Note that the R-squared value only shows how much of the variance is explained by the predictor variables in the model, and should not be the sole consideration or deciding factor for model fit.
lm_dwg <- lm(mpg ~ disp + wt + gear - 1, data = cardata)
summary(lm_dwg)
##
## Call:
## lm(formula = mpg ~ disp + wt + gear - 1, data = cardata)
##
## Residuals:
## Min 1Q Median 3Q Max
## -10.5520 -2.1574 0.4345 2.9138 10.3726
##
## Coefficients:
## Estimate Std. Error t value Pr(>|t|)
## disp -0.02933 0.01587 -1.848 0.0748 .
## wt 1.85260 1.69342 1.094 0.2830
## gear 5.55331 0.67944 8.173 5.18e-09 ***
## ---
## Signif. codes: 0 '***' 0.001 '**' 0.01 '*' 0.05 '.' 0.1 ' ' 1
##
## Residual standard error: 5.073 on 29 degrees of freedom
## Multiple R-squared: 0.9468, Adjusted R-squared: 0.9413
## F-statistic: 172.2 on 3 and 29 DF, p-value: < 2.2e-16
The R-squared value is high, explaining 94.7% of the variance in the MPG outcome, but the other models have more significant variables and higher R-squared values.
We will run an Anova diagnostic (as an example) on the model with the highest R-squared value:
anova(lm_tdw)
## Analysis of Variance Table
##
## Response: mpg
## Df Sum Sq Mean Sq F value Pr(>F)
## am 2 13321.4 6660.7 756.4188 < 2.2e-16 ***
## disp 1 420.6 420.6 47.7669 1.637e-07 ***
## wt 1 53.7 53.7 6.1013 0.01987 *
## Residuals 28 246.6 8.8
## ---
## Signif. codes: 0 '***' 0.001 '**' 0.01 '*' 0.05 '.' 0.1 ' ' 1
From this Anova analysis we can see that all the variables are statistically significant.

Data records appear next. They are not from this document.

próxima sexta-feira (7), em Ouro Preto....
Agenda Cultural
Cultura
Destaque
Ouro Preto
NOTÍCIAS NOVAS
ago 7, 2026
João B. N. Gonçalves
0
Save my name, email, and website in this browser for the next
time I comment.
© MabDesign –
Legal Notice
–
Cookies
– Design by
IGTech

Anova can be used when you next multiple models to compare them to see the effect each new additional variable (as added during the nesting process using the update function) has on each other.

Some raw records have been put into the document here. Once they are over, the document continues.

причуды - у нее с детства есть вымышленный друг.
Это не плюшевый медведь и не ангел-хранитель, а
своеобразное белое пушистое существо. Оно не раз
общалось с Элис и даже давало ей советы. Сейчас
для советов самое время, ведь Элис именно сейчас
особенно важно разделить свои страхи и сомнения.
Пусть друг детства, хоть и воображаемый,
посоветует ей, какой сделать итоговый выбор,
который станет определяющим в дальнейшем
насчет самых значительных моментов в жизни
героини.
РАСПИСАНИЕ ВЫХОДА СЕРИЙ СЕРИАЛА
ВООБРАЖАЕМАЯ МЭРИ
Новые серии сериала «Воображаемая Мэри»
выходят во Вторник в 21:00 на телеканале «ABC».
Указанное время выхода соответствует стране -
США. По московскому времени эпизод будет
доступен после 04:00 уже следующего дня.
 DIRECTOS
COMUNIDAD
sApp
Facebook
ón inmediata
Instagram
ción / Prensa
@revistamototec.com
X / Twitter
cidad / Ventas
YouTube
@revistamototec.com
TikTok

As we are using many variables to determine the MPG outcome, we need to ensure that there isn’t multicollinearity.
There is a chance that there is a linear relationship between displacement and weight.
Let’s plot the pairs to see the relationship between the variables:
g <- ggpairs(cardata[, c(1,3,6,10)], lower = list(continuous = "smooth", method = c("loess")))
g
From this we can see that some variables have a linear relationship with each other, and thus we have multicollinearity.

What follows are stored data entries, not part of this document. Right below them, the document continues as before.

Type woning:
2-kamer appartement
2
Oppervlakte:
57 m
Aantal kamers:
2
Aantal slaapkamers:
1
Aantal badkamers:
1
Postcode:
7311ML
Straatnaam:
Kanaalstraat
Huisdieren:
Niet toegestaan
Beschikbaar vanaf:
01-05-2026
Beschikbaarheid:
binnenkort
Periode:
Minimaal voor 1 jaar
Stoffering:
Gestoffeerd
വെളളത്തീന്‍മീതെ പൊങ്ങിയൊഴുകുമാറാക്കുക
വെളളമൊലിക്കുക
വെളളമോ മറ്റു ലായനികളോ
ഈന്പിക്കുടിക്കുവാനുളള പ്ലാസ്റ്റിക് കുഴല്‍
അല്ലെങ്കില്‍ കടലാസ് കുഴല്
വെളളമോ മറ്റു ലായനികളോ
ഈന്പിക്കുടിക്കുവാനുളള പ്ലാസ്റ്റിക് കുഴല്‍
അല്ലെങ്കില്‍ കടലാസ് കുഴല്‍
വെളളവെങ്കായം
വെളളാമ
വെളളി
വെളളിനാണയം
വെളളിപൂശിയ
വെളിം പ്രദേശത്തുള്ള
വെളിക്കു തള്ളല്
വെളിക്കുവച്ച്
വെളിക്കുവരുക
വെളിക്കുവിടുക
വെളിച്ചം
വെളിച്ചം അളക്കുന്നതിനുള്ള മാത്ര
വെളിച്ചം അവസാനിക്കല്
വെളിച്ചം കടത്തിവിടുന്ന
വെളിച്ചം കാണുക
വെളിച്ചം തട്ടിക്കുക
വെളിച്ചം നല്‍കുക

When there is an intercept in the data we can use the VIF function to determine what variance inflation the multicollinear variables have caused. (The vif function can be found in the “car” or “HH” packages)
For the VIF example we will NOT remove the intercept, else the VIF output is not sensible.
testvif <- lm(mpg ~ am + disp + wt, data = cardata)
car::vif(testvif)
## am disp wt
## 1.931264 4.752561 5.939675
These show that adding displacement will increase variance with a factor of around 4.7, and by adding weight it will increase by a factor of around 5.9.